* _Exercise inputs_
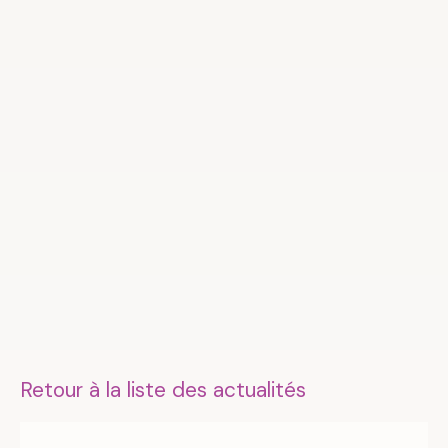
Retour à la liste des actualités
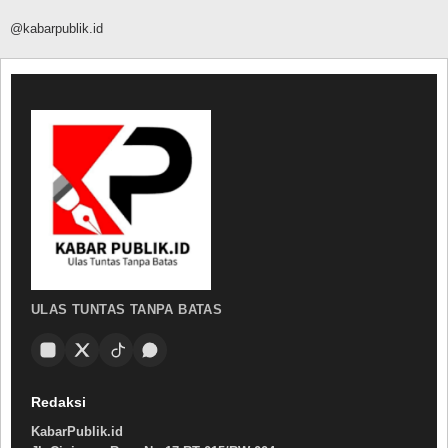
@kabarpublik.id
ULAS TUNTAS TANPA BATAS
Redaksi
KabarPublik.id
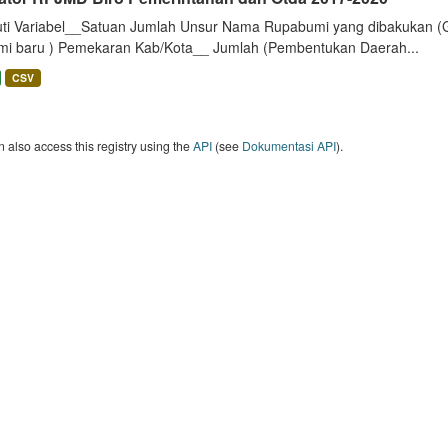
uti Variabel__Satuan Jumlah Unsur Nama Rupabumi yang dibakukan (
mi baru ) Pemekaran Kab/Kota__ Jumlah (Pembentukan Daerah...
CSV
 also access this registry using the
API
(see
Dokumentasi API
).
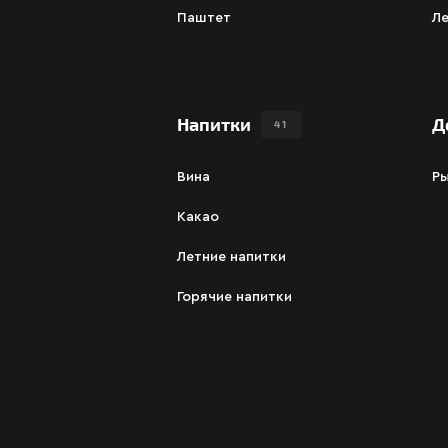
Паштет
Ле
Напитки
Д
41
Вина
Р
Какао
Летние напитки
Горячие напитки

* _Work to be completed_
Write out these lines as a JSON list of strings, with one string per line and no entries for blank lines. Leave the pictures out of the list.

* _Solution to the problem_
[
  "Retour à la liste des actualités",
  "@kabarpublik.id",
  "ULAS TUNTAS TANPA BATAS",
  "Redaksi",
  "KabarPublik.id",
  "uti Variabel__Satuan Jumlah Unsur Nama Rupabumi yang dibakukan (",
  "mi baru ) Pemekaran Kab/Kota__ Jumlah (Pembentukan Daerah...",
  "CSV",
  " also access this registry using the",
  "API",
  "(see",
  "Dokumentasi API",
  ").",
  "Паштет",
  "Ле",
  "Напитки",
  "Д",
  "41",
  "Вина",
  "Р",
  "Какао",
  "Летние напитки",
  "Горячие напитки"
]